As a side note, Linux FUD is included in Amarok’s Wiki. Neat.
Two months and eight days. That’s how long it has been since my last post on December 3, 2006. There’s no excuse, but there are reasons. Not that these reasons are justified.
I got distracted. Well, to be honest, I got geekier… and distracted.
First, I got sucked into this massive multiplayer online roleplaying space game called EVE Online: Revelations. I even had a promo on here for a while. It’s a great game. I’m not a gamer, but I’ve been fascinated with the cosmos of late and when I saw the screenshots and trailers, I had to give the 14-day trial a go. For 2 weeks I was immersed in travelling the universe. And when I mean travel, I literally mean over 30 minutes of real-time gameplay just to travel from one point to another at hyper speed with brief stops. This game universe is IMMENSE and awe-inspiring! It’s quite odd travelling the universe without a real sense of up or down. Anyhow, once my trial was done, it satisfied my curiosity and quenched my fascination and I let it go.
Second, I once again screwed up my computer by installing Windows Vista Ultimate… legally, I might add (MSDN Subscription). Although my main system is Ubuntu, I’m a true geek and I really wanted to have Vista, despite all the warnings. It’s a new toy to play with. I tried installing it in a dual-boot configuration with Ubuntu, but it seems Vista’s boot-loader has changed and it now takes over your system – in a true Microsoft way – and no matter what I would do, I couldn’t get a GRUB menu. Nevertheless, Vista doesn’t work well with my audio card and crappy ATI Radeon 9200SE card so I did a clean install of Windows XP, preserving my Ubuntu. I’ll try again later once I have better hardware and research.
Third, the Christmas holidays happened. No time really to be blogging.

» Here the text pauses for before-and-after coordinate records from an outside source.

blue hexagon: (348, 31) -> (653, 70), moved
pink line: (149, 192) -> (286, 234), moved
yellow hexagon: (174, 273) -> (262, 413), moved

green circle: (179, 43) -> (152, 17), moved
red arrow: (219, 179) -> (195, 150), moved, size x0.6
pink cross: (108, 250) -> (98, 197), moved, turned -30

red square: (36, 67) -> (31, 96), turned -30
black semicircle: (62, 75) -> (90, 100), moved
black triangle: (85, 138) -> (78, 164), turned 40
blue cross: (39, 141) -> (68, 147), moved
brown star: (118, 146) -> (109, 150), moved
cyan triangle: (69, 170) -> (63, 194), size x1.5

Fourth, with my fascination with the Cosmos still strong and vibrant, I started watching Stargate SG1 from Season 1 to Season 9 and Stargate: Atlantis, enthralled with the idea of travelling to billions of other solar systems and planets. I started watching it New Year’s day and I’m currently halfway through Season 9 of SG1 and Season 2 of Atlantis. That’s a lot of Stargate! There’s no soap in the world that will wash the geek out of me now! (And no, I don’t live in my parents’ basement. I have my own home, thank you.:))

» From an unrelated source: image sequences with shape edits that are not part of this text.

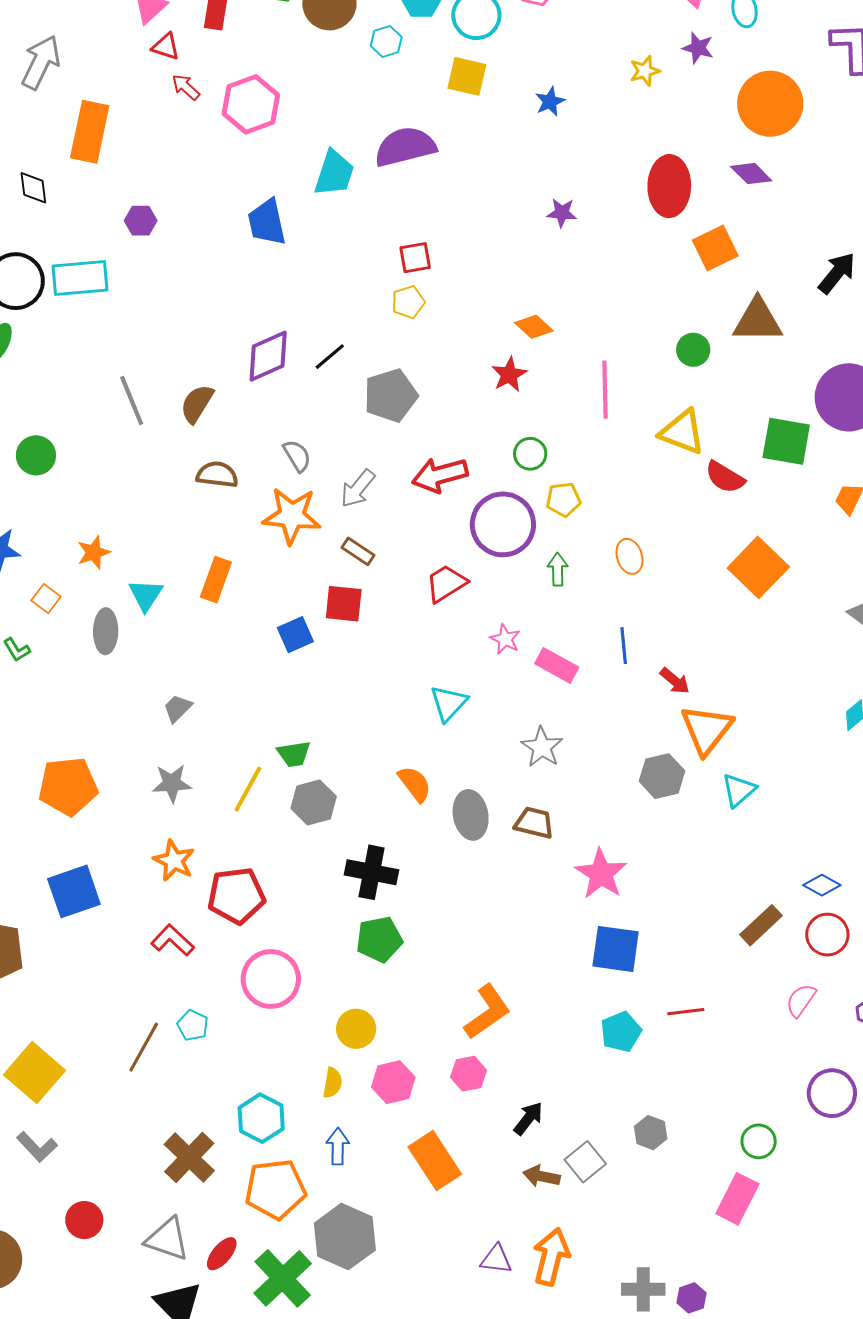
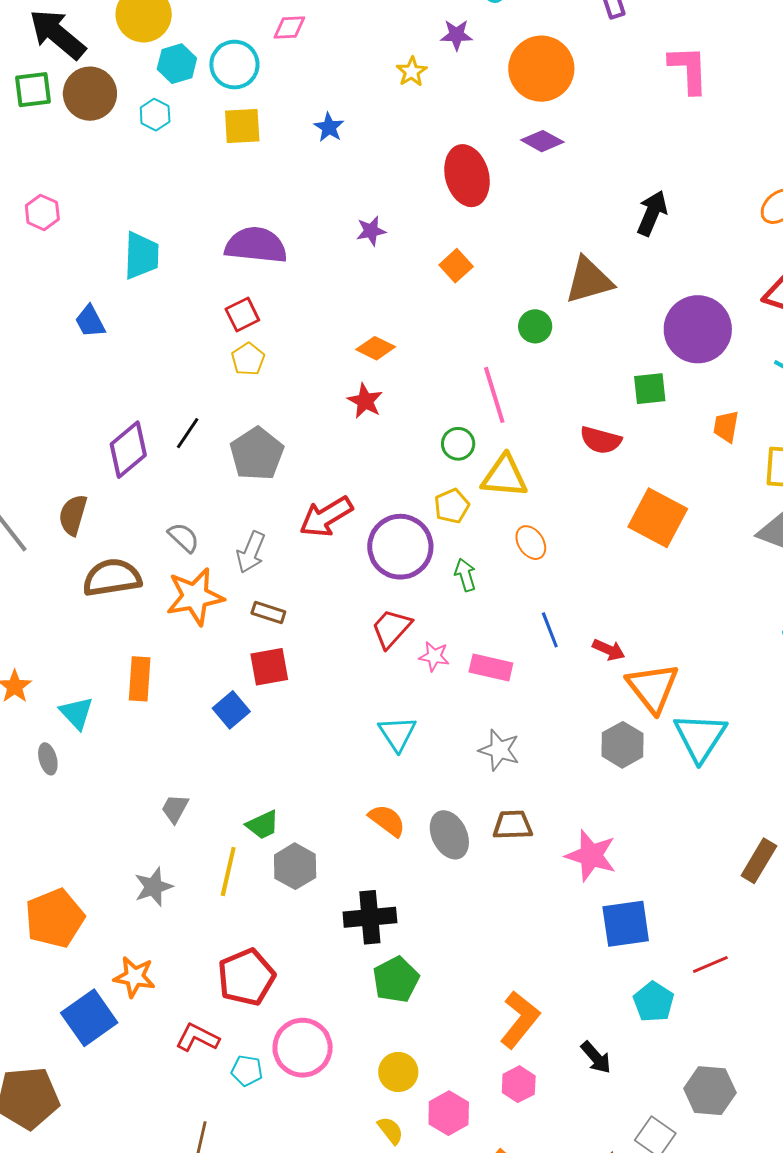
pink hexagon: (251, 104) -> (42, 212), size x0.6
purple semicircle: (405, 147) -> (256, 245), moved, turned 36
blue trapezoid: (267, 222) -> (90, 321), size x0.7
orange square: (715, 248) -> (456, 266), moved, size x0.7
pink line: (605, 390) -> (494, 395), moved
yellow triangle: (682, 432) -> (504, 476), moved
green square: (786, 441) -> (650, 389), size x0.7
green circle: (530, 454) -> (458, 444), moved
brown semicircle: (217, 475) -> (112, 578), size x1.4
red trapezoid: (446, 583) -> (391, 628), moved
gray ellipse: (106, 631) -> (48, 759), size x0.7
gray trapezoid: (178, 708) -> (175, 809), moved
cyan triangle: (739, 790) -> (700, 737), size x1.5
orange star: (174, 861) -> (134, 977), moved
cyan pentagon: (193, 1025) -> (247, 1071), moved
yellow semicircle: (332, 1083) -> (390, 1130), turned -32
black arrow: (528, 1118) -> (596, 1057), moved, turned 117
gray hexagon: (651, 1133) -> (710, 1091), size x1.5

Fifth, I got distracted by trying out World of Warcraft for a week. Again, I’m not a gamer, but I’m captivated by the whole concept of massive real-world gaming worlds.
Sixth, I got a brand-new 20.1″ LG LCD monitor (L204WT) to replace my failing Samsung 19″ SyncMaster 955DF CRT monitor, and it was only 2 years old. Why is this a distraction? Well, my old CRT monitor was getting very blurry (common problem with this monitor – don’t buy one) and I had to reduce the contrast to make the screen darker so I can read the text on it… and the colors weren’t vibrant. So when I got the LCD, it was like a whole new world for me. I am now able to theme my OSes with darker themes and still read the text. I’ve been playing around A LOT with my themes in both Ubuntu and Windows XP. I will have screenshots of them posted here soon. Ubuntu looks so much better than I’m used to now. The only gripe about this monitor is that it has an odd resolution of 1680 x 1050 and it makes it difficult to find wallpapers that fit without having to edit them.
So that makes 5 pits of geekiness (not counting the Xmas point) that I fell into that distracted me from this blog. Someone throw me a rope. Well, this blog could be considered another geek pit. Hopefully now I’ll steer clear from these attractive pits of geekiness and concentrate on this blog a little more.